Yes, it’s possible that some of the comic scenes among the lower-class characters are excessive, but this is a small problem in a production that’s notable for its precision, clarity and heart. If you think that Shakespeare’s language is hard to understand, this is the show that will change your mind: Nothing could be plainer than the competition of the play’s dueling lovers, B&B, or the plight of poor, misunderstood Hero, slandered by the evil Don John. Much Ado may not be one of the Bard’s most mind-expanding comedies (I’d vote for A Midsummer Night’s Dream and As You Like It), but this Jobsite version is so successful, you’ll want to know and remember it. It’s not often that a Shakespeare production goes so right in so many ways.
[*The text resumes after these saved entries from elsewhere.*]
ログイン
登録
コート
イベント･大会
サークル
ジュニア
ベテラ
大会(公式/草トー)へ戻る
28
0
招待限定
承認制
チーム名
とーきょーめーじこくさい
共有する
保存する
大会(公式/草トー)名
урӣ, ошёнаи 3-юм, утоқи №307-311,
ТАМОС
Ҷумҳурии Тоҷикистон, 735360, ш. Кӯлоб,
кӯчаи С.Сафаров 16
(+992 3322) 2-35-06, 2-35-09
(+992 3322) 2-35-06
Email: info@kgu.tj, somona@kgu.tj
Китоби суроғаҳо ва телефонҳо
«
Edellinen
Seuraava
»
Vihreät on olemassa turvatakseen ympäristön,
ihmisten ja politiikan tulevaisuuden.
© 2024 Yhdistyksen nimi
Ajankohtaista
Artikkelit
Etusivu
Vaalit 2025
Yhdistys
At the center of the play are two sets of lovers: Beatrice and Benedick, and Hero and Claudio. B&B are old hands at mocking and scorning each other, answering sharp word with sharp riposte, and generally getting on one another’s nerves. Then it occurs to some devious characters to turn them into lovers: they’re both made to overhear conversations in which it’s said that their ostensible enemy is in fact deeply enamored. Believing themselves already adored by their foes, they find their own emotions liberated and hasten to confess that the attraction is mutual. Whether this artificially constructed honeymoon can last is another question.

As for Hero and Claudio, they’re engaged to be married when they fall afoul of Don John’s malicious plan to forever separate them. He informs Claudio that Hero is already cheating on him, and arranges for the bewildered softie to see his fiancée apparently in flagrante delicto with another man in her window the night before the wedding. Claudio is devastated, and turns the nuptial ceremony into a nightmare of accusation and rejection. Will the truth ever surface? Hero is distraught, Claudio is unshakeable, and even a certain ruse that will turn up again in The Winter’s Tale isn’t sure to fix the mess. Deception, which turned one set of antagonists into lovers, has turned these lovers into antagonists. Even if you know your Shakespeare, the suspense here is intense — and delicious.
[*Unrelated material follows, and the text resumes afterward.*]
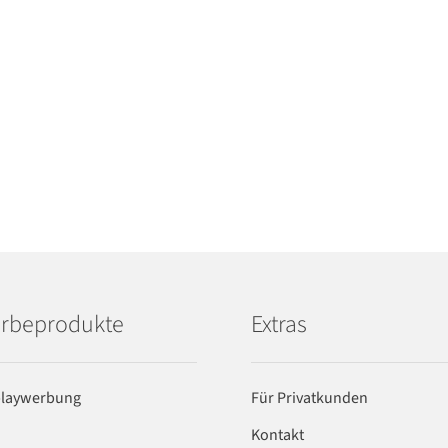
rbeprodukte
Extras
playwerbung
Für Privatkunden
Kontakt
Fay is the perfect Beatrice. Self-assured, quick-witted, almost leonine in her ability to leap verbally from barb to barb, she’s undefeatable by anything but that least expected of salvos: a declaration of love. And Averill-Snell as Benedick is the worthiest of opponents. More considered than Beatrice, radiating power and authority with a masculine solidity, it seems he can’t be contradicted when he insists that he’ll never marry. Think again, old stone-jaw. Shakespeare doesn’t lavish the same attention on Hero and Claudio, but Betty-Jane Parks is fine as the rather conventional young woman who can’t understand why anyone would question her chastity, and Jonathan Cho is likably straightforward as the young suitor who questions it and then some. A more complex performance is offered by Matt Lunsford as Don Pedro, a prince whose nobility is not only of rank but of character, and Jason Vaughan Evans is delightful as Borachio, a comic miscreant on whose testimony two lovers’ happiness ultimately depends.

Top-notch too is Alvin Jenkins as Hero’s father Leonato, a man so recognizably realistic, you forget that he’s speaking blank verse. And then there’s Spencer Meyers as Constable Dogberry — somehow charming no matter how extreme his physical high jinks. If Michael C. McGreevy’s Don John lacks a visible motive for his evil, still he’s coldly convincing, and if several of the actors ham it up shamelessly when doubling as comic commoners, you finally just have to accept it as a pardonable offense in such a pleasing context.

This Much Ado, ably directed by David M. Jenkins, is just too good to be capsized by quibbles. Add Katrina Stevenson’s lovely period costumes and Brian Smallheer’s useful set, and you’ve got a lot to be grateful for.

Much Ado About Nothing: it’s worth seeing and savoring.

If you care — or want to care — about Shakespeare, don’t miss it.